Ningún ser humano es absolutamente transparente con los demás, todos guardamos secretillos, fantasmas, pulsiones inconfesables. Pero hay algunos que hacen de la doblez una forma de vida. Pienso en los infiltrados por la Policía en movimientos antisistema, como esa funcionaria que se hizo pasar por etarra de la que se ha hecho una película que ahora se exhibe en las carteleras españolas. Pienso en el clásico agent provocateur que incita a los manifestantes a la violencia extrema. Pienso en aquellos empleados del Mossad de los que me hablaban en Beirut, capaces de hacerse pasar durante años por mendigos árabes del barrio de Hamra y reaparecer luego, limpios y uniformados, al frente de las invasoras tropas israelíes. Pienso en Jean-Claude Romand, el falso médico francés que mató a toda su familia e inspiró la novela El adversario de Emmanuel Carrère.

A mí me ha quedado meridianamente claro que Errejón era un falsario: feminista de boquilla durante el día, baboso acosador sexual de noche y tal vez machirulo violento en la cama. Jamás le tuve en alta estima, siempre lo vi petulante, resabido y propenso al cambio de chaqueta. Pero no soy de los que dicen que ya sabían que también era un depredador con las mujeres. Me sorprendieron, pues, las revelaciones de la compañera Cristina Fallarás, aunque, una vez digeridas, empezaran a ir encajando en mi visión nunca admirativa del individuo. No encontrarán en mis artículos de la última década ningún elogio a Errejón, jamás me pareció trigo limpio.

Permítanme ahora una pausa para confesarles que mi faceta de lector voraz de Le Carré me lleva a pensar que Errejón podría inspirar un protagonista habitual en las novelas del escritor inglés: el topo. Objetivamente, Errejón le ha dado un puntillazo quizá letal al movimiento político surgido de las protestas callejeras del 15M de 2011. Creo que, con no demasiado esfuerzo, Le Carré lo imaginaría como un infiltrado desde el primer momento de algún servicio secreto.

Lo dejo ahí, como una mera sugerencia literaria en una conversación de sobremesa, y vuelvo al periodismo. El 15M tenía razón al expresar su indignación por las carencias políticas y socioeconómicas de una democracia que presume de ser ejemplar. Pero los jóvenes políticos que se proclamaron sus herederos abandonaron la calle, entraron en las instituciones, aseguraron que desde allí cambiarían las cosas y fueron asemejándose cada vez más a los viejos políticos. Eso sí, aportando como gran novedad una pasión muy propia por la egolatría, el sectarismo y fratricidio. Su fulgor apenas ha durado una década.

Sigo con el periodismo. Las mujeres llevan siglos teniendo que soportar discriminaciones, miedos y agresiones específicos. Padeciendo una violencia particular tan solo por el hecho de ser mujeres. El feminismo se alza contra ello desde hace dos siglos y, afortunadamente, ha conseguido progresos muy importantes. Pero no nos engañemos, aún estamos lejos, muy lejos de la igualdad plena. En el ámbito público y quizá más en ámbito privado. El machismo también lleva siglos y hasta milenios anclado en los hombres. Incluida el impulso a poseer sexualmente a la mujer, aunque ella diga que no.

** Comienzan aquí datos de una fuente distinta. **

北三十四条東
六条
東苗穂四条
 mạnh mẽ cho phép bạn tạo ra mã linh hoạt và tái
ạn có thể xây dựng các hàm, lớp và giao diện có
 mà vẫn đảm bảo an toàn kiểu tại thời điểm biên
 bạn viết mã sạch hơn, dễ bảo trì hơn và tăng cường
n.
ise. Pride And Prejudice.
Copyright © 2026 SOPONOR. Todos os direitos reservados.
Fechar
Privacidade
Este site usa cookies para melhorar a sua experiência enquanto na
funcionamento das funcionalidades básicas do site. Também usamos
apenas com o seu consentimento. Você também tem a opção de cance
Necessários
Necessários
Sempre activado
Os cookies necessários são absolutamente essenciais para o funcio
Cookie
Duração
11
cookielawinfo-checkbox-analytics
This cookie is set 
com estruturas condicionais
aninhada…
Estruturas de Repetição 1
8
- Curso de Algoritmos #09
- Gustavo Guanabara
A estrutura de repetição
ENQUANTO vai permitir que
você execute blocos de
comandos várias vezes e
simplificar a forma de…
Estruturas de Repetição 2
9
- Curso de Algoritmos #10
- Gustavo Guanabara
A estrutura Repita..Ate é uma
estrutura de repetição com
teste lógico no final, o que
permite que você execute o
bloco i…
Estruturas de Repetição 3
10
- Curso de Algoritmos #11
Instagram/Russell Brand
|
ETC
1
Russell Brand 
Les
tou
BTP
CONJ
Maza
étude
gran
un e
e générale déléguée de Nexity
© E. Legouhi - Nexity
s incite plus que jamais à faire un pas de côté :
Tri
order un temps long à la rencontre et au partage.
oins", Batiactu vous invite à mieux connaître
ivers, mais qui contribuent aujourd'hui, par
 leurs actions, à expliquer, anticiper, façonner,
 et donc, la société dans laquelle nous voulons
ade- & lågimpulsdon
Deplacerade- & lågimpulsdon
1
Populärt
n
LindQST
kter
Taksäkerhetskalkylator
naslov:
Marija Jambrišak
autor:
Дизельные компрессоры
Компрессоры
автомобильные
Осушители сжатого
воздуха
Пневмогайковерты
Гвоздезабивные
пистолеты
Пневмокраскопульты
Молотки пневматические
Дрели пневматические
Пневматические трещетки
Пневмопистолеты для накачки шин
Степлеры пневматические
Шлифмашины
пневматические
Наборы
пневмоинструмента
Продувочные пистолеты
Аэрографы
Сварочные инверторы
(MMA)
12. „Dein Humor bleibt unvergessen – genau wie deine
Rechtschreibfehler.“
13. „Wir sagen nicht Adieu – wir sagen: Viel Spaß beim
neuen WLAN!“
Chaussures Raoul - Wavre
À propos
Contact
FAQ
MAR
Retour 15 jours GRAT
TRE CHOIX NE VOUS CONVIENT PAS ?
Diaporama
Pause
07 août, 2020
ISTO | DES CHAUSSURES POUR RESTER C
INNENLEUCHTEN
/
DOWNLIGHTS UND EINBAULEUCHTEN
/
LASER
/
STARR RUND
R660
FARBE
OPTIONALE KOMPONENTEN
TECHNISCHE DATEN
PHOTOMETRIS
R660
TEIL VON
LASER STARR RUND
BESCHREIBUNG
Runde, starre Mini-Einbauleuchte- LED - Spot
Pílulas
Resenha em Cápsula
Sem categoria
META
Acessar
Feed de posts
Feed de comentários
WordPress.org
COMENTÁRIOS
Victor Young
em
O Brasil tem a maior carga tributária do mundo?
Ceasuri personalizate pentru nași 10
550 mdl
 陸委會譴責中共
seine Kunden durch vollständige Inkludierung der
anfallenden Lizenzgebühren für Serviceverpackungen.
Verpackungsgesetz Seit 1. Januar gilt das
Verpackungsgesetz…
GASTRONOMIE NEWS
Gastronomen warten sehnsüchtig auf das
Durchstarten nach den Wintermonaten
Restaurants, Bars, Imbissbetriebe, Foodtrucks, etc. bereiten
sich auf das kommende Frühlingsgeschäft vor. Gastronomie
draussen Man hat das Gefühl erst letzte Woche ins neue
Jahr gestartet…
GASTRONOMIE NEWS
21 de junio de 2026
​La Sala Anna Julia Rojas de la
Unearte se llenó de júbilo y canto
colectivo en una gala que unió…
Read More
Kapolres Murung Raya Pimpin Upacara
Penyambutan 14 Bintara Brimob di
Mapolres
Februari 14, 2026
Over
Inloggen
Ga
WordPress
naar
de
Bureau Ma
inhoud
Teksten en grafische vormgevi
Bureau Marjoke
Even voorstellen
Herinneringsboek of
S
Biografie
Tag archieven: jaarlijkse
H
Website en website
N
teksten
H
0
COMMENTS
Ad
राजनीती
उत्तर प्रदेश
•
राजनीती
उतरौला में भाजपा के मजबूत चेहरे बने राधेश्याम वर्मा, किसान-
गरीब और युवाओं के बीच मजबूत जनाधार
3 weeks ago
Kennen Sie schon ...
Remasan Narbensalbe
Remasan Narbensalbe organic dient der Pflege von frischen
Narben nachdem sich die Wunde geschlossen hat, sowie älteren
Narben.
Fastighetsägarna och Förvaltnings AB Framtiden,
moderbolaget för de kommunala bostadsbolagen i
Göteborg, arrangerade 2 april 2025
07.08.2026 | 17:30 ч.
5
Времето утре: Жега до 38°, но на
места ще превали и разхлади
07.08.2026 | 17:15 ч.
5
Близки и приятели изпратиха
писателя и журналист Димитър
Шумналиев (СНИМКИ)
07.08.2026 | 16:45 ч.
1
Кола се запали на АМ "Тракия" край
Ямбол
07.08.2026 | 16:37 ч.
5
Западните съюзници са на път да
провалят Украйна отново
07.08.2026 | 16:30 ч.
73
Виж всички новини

Errejón decía tenerlo claro y sus compañeras de partido le creían. Pero en esta específica y trascendental materia resultó ser un doctor Jekyll de día y un señor Hyde de noche. No soy un profesional de la mente humana, no sé si lo suyo es un trastorno disociativo de la identidad y si tiene cura. Quizá sea solo un hipócrita de tomo y lomo. Lo que sé es que Gisèle Pelicot tiene razón cuando proclama que la vergüenza tiene que cambiar de bando. A mí me avergüenza, y mucho, el timo encarnado por el personaje Errejón.